Dresden: Why the air raid on February 13, 1945 is so controversial

February 13, 1945
War crime or necessity? Why the air raid on Dresden is so controversial

View of the almost completely destroyed city center of Dresden

© Picture Alliance

On February 13, 1945, the Allies began the bombing of Dresden. Almost three months before the end of the Second World War, British and American bombers reduced the city to rubble. A controversial decision to this day.

On the afternoon of February 13, hundreds of British Lancaster bombers took off from British airfields. Your goal: Dresden. In the following two days they dropped 1,478 tons of explosive bombs and 1,182 tons of incendiary bombs on the city. US airmen take part in the bombing. They dropped 711 tons of bombs on Dresden. On February 15, a final wave of attacks followed by 210 US B-17 bombers, which dropped a further 463 tons of high-explosive bombs.

Dresden is in ruins after the bombings. Magnificent cultural and historical buildings such as the Semper Opera, the Residenzschloss or the Zwinger have been destroyed. The Frauenkirche collapses. Only ashes remain of the Renaissance and Baroque buildings in the old town.

How many people died in the air raids has long remained controversial. A commission of experts convened in 2004 ultimately came to the conclusion that around 25,000 people died.

Churchill himself spoke of it as a “pure act of terror.”

But shortly after the devastating bombing, the question arose as to whether the Allied attack could be justified as a military necessity.
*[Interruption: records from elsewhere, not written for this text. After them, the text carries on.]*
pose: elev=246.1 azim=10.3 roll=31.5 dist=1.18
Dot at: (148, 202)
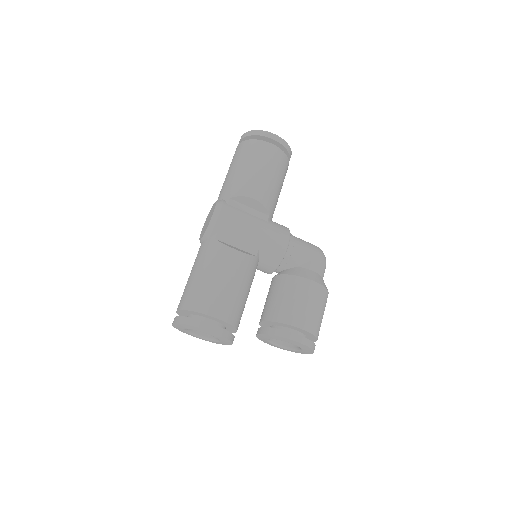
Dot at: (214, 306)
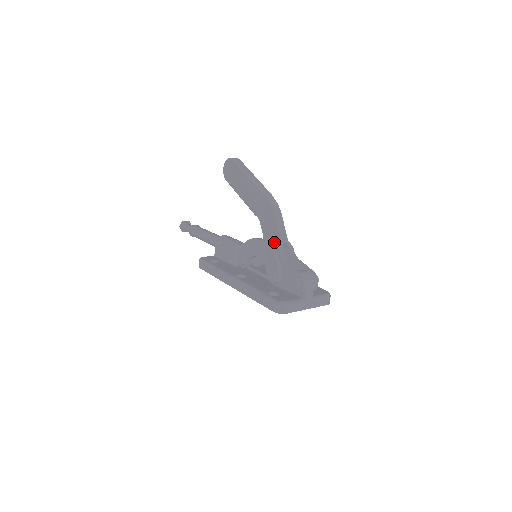
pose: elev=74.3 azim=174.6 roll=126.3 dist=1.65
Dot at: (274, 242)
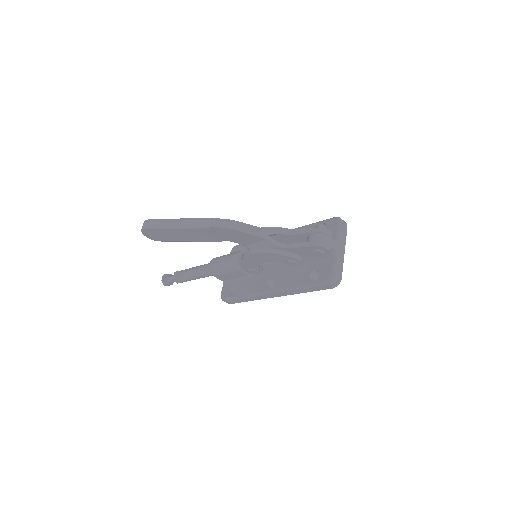
Dot at: (263, 244)
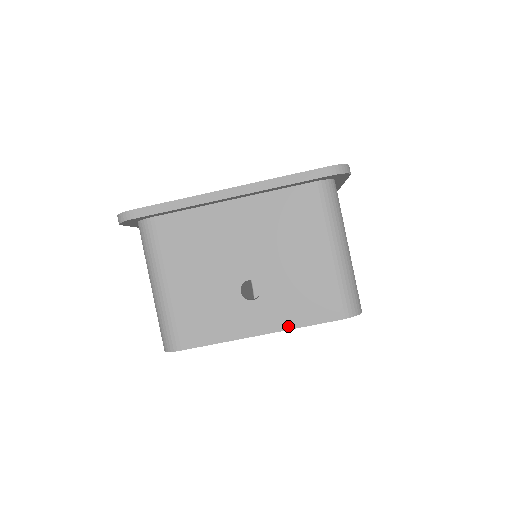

The USA urged the British to abandon the Royal Air Force’s (RAF) strategy of so-called “area bombing”. But the RAF had no other means at its disposal because it was primarily equipped and trained for area bombing.
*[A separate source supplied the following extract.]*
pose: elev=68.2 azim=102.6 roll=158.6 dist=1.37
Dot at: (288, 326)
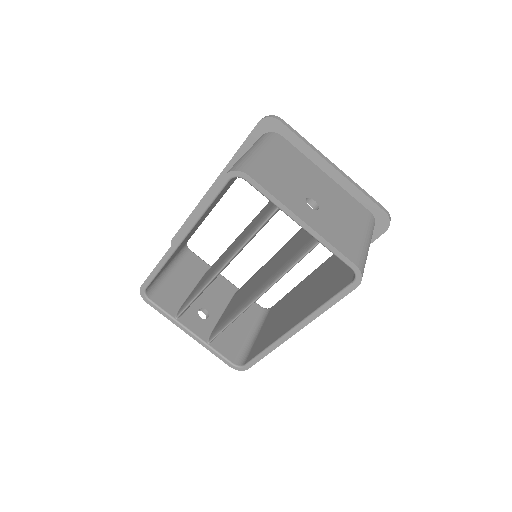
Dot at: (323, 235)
In March 1945, Winston Churchill still considered stopping the air war against German cities. In a draft telegram to General Ismay and the British Chiefs of Staff and Chief of the Air Staff, he distanced himself from its orientation: “The moment seems to me to have come when the question of bombing German cities is simply for the purpose of increasing terror, even if we other pretexts should be checked, otherwise we will take control of a totally devastated country. […] The destruction of Dresden remains a serious question for Allied bombing policy. “I believe there is a need for us to focus more on military objectives such as oil storage facilities and communications centers beyond the immediate combat zone, rather than on pure acts of terror and wanton destruction, however impressive.”

These sentences fuel the suspicion that the bombings were not intended to destroy military targets, but rather to demoralize the population. Historians are still debating today whether the air raid on Dresden should be considered a war crime. Especially since archived files from the Royal Air Force show that Dresden’s historic old town was to be destroyed.

The purpose of the attack was also clearly stated in the briefing of the bomber crews on the afternoon of February 13th: “The objectives of the attack are to hit the enemy in a place where he will feel it most and, at the same time, to show the Russians if they reach the city, what the Bomber Command can do.”

Dresden and its military importance

But the British and Americans didn’t just destroy the old town. Even though Dresden was never a center of the armaments industry, the city had factories that – like everywhere else – were at least partially converted for war production. Numerous factories supplied ammunition, aircraft components and other supplies for the war.

Dresden was also the third largest rail hub in the German Empire. Railway lines to Berlin, Prague, Breslau, Warsaw, Leipzig and Nuremberg crossed here. Transports of troops and material to the front and of prisoners to the extermination camps were carried out via Dresden.

In his controversial book “Dresden. Tuesday, February 13, 1945”, the British historian Frederick Taylorn demonstrated the war economic importance of Dresden’s industry and emphasized the importance of the city for the German plans on the Eastern Front.

But the strategic targets, such as the airport, the factories and barracks in the north of the city, were not hit nearly as badly as the old town. Since the drop points for the target markers were in the center of Dresden, historians doubt that the attacks were primarily aimed at the military infrastructure. The German historian Gerd R. Ueberschär therefore assessed the bombing of Dresden as a breach of the international law of war at the time. It didn’t decide a battle for the city and didn’t hasten the end of the war, he wrote in the work “War Crimes in the 20th Century.”